In order to attract more investors, especially at a period of inflationary pressures in the country, the Central Bank of Nigeria (CBN) increased interest rate on the Treasury Bills (T-Bills) to 6.49 per cent in October 2022, reaching its highest figures in 32 months.
When MPR was at 14 per cent in 2019, the interest rate on T-Bill was hovering above 10 per cent, according to the CBN money market indicators.
The CBN in 2022 increased MPR from 11.5 per cent to 13 per cent in May 2022 and eventually moved it to 15.5 per cent in a bid to tackle raising inflation that reached 21.09 per cent in October 2022.
The latest money market indicators by CBN revealed that interest on T-Bills opened 2022 at 2.49 per cent when the MPR was at 11.5 per cent and dropped to 1.74 per cent in April 2022.
It went up to 2.47 per cent in May 2022, a month the Monetary Policy Committee (MPC) increased MPR to 13 per cent.
According to the money market indicators, the interest rate on T-Bill has gained 399 percentage points in its Year-on-Year (YoY) performance from 2.5 per cent reported in October 2021.
THISDAY findings revealed that the CBN in 10 months of 2022 moped N5.33 trillion via primary market sales, representing a decline of 9.8 per cent from N5.91trillion in 10-month of 2021.
With the increase in T-bills interest rate, analysts have expressed that investors have dumped the stock market and invested in fixed-income securities over the attractive interest rates.
Notably, Investors in the stock market of the Nigerian Exchange Limited (NGX) lost an average N2.57 trillion in October 2022 as escalated global energy and commodity crises triggered massive portfolio realignments.
The market capitalisation opened trading at N26.451 trillion, dropping N2.57 trillion or 9.7 per cent to close at N23.878 trillion, while the NGX All-Share Index depreciated by 10.6 per cent to close at 43,839.08 basis points from 49,024.16 basis points it closed for trading in September 2022.
So far in November, the apex bank auctioned some T-bills to traders at the primary market and from analysis of the results of the exercise, the 364-day instrument was sold at successful bid rates of 11.8- 13.99 per cent.
The central bank auctioned N139.05 billion worth of the 12-month maturity but received subscriptions valued at N499.42 billion and allotted N300.16 billion to subscribers.

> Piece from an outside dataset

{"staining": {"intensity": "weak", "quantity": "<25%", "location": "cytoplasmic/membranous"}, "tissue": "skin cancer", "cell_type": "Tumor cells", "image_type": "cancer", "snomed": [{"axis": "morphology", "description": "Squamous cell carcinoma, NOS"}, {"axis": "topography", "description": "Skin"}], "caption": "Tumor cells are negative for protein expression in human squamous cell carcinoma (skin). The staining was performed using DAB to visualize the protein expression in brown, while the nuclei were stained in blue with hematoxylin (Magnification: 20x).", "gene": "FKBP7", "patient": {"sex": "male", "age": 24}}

Commenting, the Managing Director, CEO, Wyoming Capital & Partners, Mr. Tajudeen Olayinka explained that the hike in T-Bills interest rate is a direct fallout of recent CBN’s monetary policy actions and demand for positive real return on investment by investors that still remains negative.
He added that, “This is already impacting the market negatively, as it is the cause of prolonged repricing of securities across markets and instruments, including loans and advances by banks, and the source of the rising cost of capital in the economy.”
Analyst at PAC Holdings, Mr. Wole Adeyeye attributed 6.49 per cent interest on T-bill to the rising inflation rate in the country, stressing that it has led to the increase in policy rate and contributed to
He noted that the interest rate hike is expected to attract domestic and foreign portfolio investors into the fixed-income market.
“On the other hand, this may result in migration of investors from the stock market to fixed-income market,” he added.
On his part, the Head Financial Institutions’ Ratings Agusto & Co, Mr. Ayokunle Olubunmi said the back-to-back hike of the MPR in May, July, and Sept. 2022 to 15.5 per cent on the backdrop of a hike in inflation rate.
He said, “The belief is that if the interest rate is high, most people will invest in fixed-income securities and it will be reduced money in circulation and curb inflation.”
He noted the steady increase in T-bill interest rate has triggered massive portfolio realignments to fixed-income securities from the stock market.
“Why do investors want to risk their money in stock market if the yield on T-Bill is attractive? During period when rates are low, that is when stocks in the capital market appreciate.
“If you check, in 2020 when the stock market was over 49.05 per cent on average returns, that was when fixed-income securities were low. As rates are going up, investors will be moving to the fixed-income securities,” he explained.
According to analysts at Cordros Research, sentiments in the T-Bills secondary market turned bearish following the low liquidity in the system last week as participants exited positions across the curve to meet their financial obligations.
The firm in a report noted that, “As a result, the average yield across all instruments expanded by 14basis points to 10.5 per cent. Across the segments, the average yield increased by 18basis points to 10.6 per cent at the NTB secondary market, but contracted by two basis points to 10.2 per cent at the OMO segment.”
Cordros Research added that, “Following the relatively slim system liquidity expected next week, we envisage low demand for T-bills and a slight expansion in yields from current levels.
“Also, we expect market focus to be shifted to the NTB PMA holding on Wednesday (24 November), with the CBN expected to roll over N213.43 billion worth of instruments.”